** WHAT NEEDS TO BE DONE **
On how many lines of these entries does the word "stains" occur? State the number alone.

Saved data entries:

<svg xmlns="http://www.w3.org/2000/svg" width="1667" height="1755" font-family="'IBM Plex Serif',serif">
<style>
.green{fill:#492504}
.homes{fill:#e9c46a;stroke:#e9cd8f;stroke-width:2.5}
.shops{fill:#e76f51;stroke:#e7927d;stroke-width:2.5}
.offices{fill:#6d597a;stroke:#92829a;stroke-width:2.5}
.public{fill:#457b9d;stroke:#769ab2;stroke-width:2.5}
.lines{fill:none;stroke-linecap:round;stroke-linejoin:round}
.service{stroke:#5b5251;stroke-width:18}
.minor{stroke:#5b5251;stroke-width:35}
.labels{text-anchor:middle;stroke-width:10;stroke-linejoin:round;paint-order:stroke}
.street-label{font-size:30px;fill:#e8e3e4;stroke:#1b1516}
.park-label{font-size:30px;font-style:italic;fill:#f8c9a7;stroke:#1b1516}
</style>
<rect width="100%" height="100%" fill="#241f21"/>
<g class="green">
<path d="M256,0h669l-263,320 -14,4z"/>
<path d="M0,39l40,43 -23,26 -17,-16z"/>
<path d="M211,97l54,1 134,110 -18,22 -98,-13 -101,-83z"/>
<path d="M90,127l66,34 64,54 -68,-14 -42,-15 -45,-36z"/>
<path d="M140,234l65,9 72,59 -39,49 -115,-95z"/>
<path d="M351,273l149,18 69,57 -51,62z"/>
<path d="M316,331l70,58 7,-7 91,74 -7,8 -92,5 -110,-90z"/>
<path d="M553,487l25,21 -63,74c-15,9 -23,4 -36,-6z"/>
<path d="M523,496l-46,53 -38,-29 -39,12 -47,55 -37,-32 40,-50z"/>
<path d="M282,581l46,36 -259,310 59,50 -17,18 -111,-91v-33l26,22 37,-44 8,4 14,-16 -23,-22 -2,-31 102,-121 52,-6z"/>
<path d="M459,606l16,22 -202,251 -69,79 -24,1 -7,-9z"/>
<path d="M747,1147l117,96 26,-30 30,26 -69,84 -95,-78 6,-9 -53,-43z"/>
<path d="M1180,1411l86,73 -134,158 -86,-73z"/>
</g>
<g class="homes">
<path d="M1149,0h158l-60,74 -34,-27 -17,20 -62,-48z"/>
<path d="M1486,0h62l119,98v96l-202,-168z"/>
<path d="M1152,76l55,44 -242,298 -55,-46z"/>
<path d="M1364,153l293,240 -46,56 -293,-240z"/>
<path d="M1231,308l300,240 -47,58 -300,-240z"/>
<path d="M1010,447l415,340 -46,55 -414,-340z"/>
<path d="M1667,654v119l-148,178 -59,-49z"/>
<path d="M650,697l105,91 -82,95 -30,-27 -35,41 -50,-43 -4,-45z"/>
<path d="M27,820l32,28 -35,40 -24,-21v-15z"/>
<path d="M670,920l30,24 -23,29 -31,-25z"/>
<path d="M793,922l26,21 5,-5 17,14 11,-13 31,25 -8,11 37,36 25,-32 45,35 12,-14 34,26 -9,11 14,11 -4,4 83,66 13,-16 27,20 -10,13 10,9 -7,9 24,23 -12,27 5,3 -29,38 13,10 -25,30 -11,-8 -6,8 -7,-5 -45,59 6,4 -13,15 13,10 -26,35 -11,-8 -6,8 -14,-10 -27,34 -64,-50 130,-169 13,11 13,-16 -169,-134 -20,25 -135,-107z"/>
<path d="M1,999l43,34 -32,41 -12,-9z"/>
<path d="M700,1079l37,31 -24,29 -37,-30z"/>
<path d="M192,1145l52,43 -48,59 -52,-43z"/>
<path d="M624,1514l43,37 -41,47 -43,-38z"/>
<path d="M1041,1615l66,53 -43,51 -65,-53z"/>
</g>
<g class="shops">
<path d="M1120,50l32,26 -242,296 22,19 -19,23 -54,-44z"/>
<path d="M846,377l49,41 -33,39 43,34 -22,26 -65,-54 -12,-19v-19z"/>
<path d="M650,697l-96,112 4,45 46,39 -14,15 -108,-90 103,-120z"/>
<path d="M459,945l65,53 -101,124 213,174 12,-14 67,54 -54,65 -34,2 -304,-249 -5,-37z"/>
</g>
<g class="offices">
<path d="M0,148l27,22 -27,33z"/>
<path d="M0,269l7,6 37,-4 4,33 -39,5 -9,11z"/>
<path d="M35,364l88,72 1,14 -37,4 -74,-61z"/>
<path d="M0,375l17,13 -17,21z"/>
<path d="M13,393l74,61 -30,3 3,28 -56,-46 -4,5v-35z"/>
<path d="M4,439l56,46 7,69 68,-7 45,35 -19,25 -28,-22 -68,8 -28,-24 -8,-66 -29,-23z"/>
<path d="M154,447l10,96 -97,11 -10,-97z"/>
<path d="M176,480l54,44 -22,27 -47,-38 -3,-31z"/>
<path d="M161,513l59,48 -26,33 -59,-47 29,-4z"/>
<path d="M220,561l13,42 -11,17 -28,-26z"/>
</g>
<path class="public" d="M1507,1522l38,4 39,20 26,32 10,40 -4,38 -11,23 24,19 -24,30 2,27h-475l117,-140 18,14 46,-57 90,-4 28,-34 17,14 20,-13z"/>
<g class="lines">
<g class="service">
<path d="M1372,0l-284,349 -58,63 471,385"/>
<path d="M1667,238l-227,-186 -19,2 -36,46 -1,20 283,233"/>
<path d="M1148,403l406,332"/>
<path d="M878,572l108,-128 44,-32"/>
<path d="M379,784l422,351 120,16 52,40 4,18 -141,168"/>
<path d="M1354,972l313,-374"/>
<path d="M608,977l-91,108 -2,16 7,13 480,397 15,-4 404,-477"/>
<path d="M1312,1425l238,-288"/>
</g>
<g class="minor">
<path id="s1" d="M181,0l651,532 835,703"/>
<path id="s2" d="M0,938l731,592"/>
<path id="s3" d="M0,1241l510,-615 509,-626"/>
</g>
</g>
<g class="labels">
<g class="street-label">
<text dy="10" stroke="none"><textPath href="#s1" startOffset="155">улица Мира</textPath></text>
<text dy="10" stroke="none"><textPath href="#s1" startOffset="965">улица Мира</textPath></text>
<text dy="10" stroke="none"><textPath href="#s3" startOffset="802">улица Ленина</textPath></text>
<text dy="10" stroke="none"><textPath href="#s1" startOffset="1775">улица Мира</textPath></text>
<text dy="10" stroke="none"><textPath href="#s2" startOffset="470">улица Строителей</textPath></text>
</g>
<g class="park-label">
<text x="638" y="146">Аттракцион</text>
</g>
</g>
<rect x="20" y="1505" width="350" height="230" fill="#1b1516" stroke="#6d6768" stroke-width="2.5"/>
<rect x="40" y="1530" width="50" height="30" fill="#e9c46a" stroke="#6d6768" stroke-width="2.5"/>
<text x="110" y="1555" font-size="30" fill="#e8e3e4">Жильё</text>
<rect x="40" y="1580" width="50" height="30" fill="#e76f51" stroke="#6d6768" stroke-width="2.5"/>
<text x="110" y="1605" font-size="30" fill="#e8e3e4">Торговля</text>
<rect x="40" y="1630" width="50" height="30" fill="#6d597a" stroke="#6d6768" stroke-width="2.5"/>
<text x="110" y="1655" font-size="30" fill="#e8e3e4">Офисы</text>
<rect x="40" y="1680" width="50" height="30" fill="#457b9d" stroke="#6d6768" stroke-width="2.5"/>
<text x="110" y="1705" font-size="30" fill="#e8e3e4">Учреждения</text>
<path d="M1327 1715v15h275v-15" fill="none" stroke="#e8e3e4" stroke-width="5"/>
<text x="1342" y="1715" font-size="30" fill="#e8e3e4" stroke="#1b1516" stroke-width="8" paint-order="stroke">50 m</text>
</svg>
---
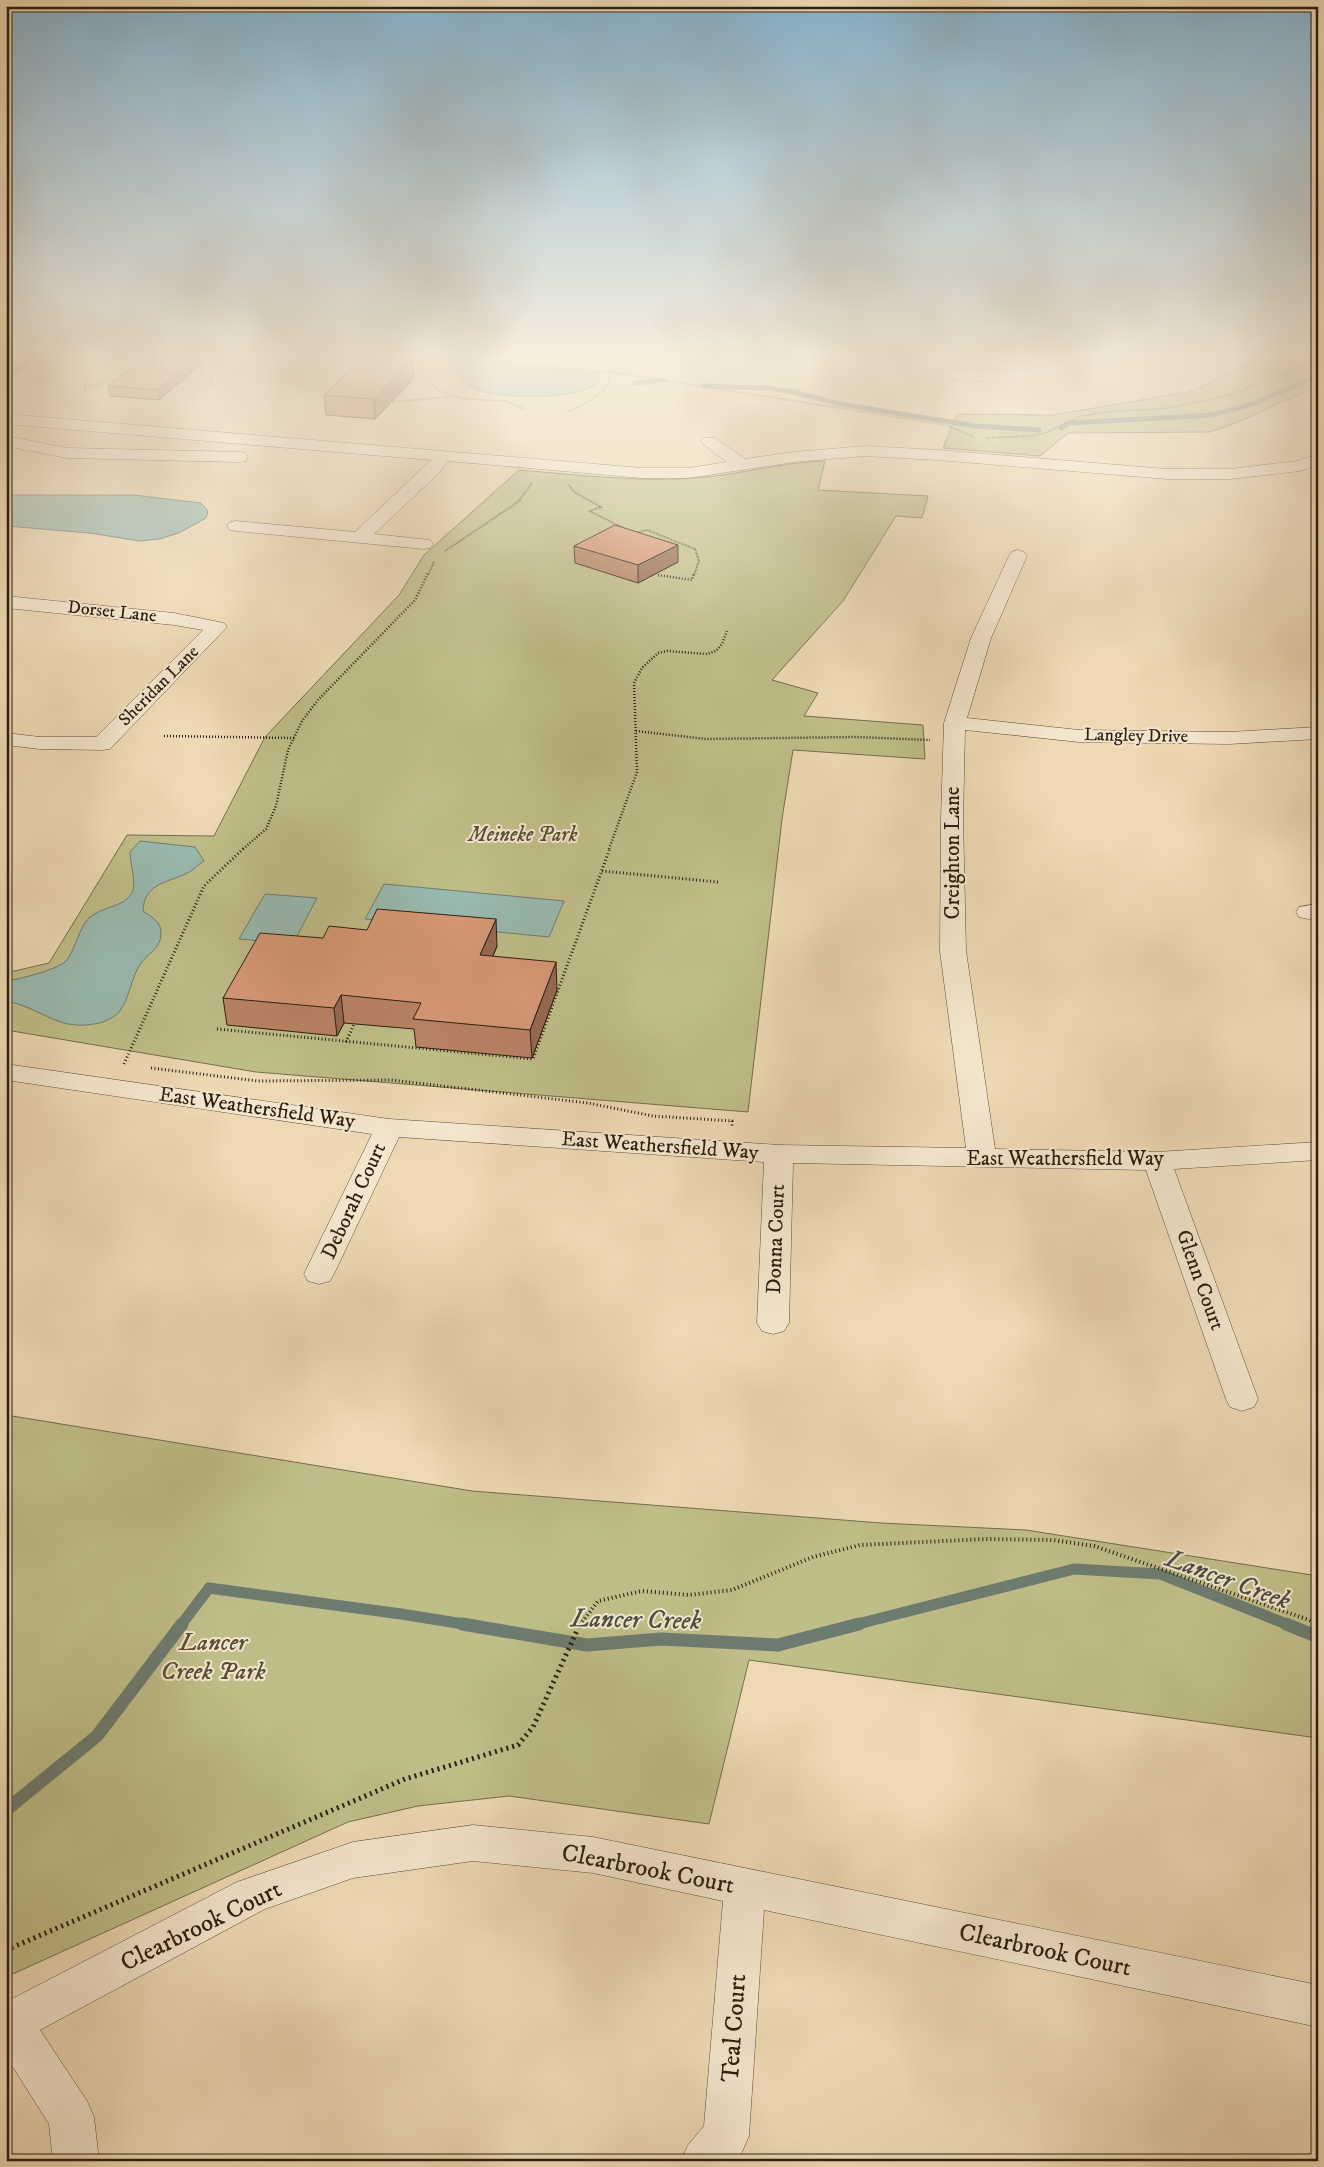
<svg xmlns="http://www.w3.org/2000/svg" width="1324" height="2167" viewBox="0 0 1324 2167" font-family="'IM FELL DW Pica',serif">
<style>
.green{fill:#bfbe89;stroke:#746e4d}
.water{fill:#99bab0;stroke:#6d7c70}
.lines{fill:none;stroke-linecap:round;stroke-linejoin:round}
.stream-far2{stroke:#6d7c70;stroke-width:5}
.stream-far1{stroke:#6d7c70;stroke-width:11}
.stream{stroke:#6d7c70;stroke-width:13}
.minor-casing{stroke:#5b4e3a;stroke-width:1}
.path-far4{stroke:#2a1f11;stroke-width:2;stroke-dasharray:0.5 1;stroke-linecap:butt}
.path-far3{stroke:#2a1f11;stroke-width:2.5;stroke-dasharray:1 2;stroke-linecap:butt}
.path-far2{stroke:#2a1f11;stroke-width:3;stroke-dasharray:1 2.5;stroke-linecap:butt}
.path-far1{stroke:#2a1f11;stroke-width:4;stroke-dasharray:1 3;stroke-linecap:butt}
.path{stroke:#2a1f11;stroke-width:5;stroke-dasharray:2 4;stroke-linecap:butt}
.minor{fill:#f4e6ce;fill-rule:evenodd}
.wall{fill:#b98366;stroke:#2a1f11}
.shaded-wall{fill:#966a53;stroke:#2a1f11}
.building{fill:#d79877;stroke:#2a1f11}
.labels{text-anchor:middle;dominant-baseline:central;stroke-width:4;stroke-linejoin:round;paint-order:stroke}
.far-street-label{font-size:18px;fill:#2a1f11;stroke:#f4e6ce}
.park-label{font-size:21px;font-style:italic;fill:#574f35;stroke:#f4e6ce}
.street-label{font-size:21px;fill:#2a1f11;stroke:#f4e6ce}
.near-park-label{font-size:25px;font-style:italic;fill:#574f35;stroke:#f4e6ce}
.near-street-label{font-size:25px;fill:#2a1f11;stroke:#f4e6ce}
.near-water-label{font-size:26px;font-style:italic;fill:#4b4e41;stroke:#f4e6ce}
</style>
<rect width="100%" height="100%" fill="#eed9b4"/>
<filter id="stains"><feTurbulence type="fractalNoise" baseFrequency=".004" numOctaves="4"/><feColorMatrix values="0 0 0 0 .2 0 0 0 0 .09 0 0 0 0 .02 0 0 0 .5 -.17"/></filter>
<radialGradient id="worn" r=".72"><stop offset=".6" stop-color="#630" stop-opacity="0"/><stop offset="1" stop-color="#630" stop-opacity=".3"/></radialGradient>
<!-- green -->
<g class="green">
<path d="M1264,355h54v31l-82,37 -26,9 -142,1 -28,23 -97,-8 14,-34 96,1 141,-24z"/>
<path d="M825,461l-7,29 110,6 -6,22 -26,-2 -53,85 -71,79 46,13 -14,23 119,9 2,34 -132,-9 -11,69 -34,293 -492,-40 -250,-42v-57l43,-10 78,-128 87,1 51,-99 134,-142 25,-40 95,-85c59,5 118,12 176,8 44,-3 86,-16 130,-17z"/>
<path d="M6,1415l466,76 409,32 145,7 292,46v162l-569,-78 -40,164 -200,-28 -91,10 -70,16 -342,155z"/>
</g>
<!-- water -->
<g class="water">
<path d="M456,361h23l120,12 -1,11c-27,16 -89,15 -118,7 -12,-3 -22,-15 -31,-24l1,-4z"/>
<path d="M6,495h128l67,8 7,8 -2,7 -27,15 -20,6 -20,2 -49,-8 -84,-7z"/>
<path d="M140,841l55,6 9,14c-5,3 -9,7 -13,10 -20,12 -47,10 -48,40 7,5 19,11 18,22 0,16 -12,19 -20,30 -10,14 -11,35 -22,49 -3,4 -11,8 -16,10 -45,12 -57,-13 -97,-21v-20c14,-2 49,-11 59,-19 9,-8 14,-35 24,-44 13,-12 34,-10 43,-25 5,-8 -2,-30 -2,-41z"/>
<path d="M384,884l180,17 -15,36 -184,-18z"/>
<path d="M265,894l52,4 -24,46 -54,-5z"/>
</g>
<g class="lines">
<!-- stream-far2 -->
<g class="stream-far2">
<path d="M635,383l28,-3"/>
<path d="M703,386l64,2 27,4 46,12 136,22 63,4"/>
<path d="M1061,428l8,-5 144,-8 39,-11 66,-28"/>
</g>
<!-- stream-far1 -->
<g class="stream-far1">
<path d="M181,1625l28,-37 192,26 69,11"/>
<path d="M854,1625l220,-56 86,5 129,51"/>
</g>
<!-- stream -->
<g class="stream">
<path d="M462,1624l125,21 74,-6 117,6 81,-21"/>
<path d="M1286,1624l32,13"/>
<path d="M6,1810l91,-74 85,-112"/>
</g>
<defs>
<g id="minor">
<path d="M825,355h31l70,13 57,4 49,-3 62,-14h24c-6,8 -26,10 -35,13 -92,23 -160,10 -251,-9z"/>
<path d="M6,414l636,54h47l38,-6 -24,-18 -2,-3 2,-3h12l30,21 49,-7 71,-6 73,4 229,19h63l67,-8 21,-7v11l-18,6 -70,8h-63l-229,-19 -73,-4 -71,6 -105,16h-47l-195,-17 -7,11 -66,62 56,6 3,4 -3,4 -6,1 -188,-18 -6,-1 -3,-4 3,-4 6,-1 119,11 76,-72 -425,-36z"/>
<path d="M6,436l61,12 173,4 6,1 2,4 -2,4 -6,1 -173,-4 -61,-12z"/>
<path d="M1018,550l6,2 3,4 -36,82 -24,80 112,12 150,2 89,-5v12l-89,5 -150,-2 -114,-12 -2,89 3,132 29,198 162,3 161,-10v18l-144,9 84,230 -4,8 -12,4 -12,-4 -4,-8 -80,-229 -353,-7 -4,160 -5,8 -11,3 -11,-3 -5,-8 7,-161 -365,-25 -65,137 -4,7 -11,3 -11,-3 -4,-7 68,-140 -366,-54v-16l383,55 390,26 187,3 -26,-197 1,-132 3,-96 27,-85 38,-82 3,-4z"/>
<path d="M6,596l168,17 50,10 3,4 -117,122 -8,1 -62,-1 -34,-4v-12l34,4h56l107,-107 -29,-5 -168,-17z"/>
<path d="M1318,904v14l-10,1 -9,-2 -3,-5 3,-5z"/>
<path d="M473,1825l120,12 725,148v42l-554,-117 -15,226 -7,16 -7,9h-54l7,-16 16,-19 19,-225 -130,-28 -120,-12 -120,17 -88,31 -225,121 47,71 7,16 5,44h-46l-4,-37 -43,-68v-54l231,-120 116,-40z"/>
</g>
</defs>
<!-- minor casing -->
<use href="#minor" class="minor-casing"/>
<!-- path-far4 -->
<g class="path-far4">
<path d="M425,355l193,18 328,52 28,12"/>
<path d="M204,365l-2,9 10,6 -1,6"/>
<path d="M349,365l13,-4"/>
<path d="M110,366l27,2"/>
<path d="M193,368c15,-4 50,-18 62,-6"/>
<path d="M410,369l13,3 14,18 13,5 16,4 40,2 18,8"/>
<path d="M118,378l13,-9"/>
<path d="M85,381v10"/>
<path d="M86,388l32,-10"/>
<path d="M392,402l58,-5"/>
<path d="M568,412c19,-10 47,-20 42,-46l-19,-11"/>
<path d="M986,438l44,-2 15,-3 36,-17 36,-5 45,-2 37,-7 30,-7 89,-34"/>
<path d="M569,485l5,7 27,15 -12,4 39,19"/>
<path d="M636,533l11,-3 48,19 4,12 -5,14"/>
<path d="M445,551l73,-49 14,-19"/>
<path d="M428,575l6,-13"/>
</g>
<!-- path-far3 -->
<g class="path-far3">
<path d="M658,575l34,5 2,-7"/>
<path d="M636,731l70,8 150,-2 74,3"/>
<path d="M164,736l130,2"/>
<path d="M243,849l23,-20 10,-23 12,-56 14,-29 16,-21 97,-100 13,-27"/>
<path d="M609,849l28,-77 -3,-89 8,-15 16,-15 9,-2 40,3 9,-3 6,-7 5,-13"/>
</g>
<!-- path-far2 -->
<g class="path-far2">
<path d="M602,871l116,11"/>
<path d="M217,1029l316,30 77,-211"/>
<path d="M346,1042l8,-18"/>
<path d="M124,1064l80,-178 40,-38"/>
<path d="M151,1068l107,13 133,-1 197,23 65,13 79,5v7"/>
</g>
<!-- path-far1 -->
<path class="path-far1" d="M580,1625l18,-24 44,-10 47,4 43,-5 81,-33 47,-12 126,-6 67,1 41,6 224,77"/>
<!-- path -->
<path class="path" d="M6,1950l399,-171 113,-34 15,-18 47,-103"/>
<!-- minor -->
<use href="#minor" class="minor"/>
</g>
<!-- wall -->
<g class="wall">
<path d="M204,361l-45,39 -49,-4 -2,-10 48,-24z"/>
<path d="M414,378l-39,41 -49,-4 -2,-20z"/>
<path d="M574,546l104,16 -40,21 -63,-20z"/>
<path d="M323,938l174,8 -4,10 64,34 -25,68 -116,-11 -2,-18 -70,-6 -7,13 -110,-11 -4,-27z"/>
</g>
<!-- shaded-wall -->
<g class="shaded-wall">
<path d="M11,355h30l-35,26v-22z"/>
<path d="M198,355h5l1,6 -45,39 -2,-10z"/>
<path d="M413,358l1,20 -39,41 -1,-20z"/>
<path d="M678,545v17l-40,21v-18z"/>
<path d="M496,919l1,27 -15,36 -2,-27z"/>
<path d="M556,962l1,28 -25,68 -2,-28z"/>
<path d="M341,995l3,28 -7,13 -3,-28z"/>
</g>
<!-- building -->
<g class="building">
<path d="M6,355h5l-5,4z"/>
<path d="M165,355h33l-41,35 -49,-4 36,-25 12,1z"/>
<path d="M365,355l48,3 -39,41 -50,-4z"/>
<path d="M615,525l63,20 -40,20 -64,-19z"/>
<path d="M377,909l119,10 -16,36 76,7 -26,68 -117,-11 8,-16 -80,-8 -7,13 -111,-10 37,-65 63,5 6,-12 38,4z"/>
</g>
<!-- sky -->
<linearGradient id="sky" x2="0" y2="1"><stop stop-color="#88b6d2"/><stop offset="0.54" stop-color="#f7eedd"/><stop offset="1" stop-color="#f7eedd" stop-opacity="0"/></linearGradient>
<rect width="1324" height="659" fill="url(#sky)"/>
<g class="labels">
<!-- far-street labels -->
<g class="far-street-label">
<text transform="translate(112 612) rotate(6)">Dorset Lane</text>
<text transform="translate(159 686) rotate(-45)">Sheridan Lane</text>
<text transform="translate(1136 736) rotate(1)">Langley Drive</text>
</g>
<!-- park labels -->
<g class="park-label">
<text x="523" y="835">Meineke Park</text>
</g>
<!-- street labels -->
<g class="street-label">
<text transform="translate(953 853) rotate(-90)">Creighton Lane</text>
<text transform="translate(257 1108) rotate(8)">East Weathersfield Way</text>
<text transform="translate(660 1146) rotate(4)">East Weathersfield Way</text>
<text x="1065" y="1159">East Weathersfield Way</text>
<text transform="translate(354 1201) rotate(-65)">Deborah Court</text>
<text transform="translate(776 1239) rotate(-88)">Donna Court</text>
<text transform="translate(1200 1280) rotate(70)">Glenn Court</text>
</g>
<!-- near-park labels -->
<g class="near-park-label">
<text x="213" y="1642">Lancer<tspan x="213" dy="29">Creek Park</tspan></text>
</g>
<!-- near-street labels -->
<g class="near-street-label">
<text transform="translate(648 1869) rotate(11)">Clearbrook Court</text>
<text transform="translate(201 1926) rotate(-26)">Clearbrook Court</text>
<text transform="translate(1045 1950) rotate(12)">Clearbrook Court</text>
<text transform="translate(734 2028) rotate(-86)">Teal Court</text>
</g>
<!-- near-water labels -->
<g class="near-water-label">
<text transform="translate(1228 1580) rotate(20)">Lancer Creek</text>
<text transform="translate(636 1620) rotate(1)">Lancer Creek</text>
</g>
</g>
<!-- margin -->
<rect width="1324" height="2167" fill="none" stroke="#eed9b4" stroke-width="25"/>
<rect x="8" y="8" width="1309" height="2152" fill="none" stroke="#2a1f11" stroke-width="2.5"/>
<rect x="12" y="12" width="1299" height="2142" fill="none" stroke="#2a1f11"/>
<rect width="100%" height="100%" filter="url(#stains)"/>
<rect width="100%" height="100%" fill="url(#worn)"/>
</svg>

** COMPLETED EXERCISE **
2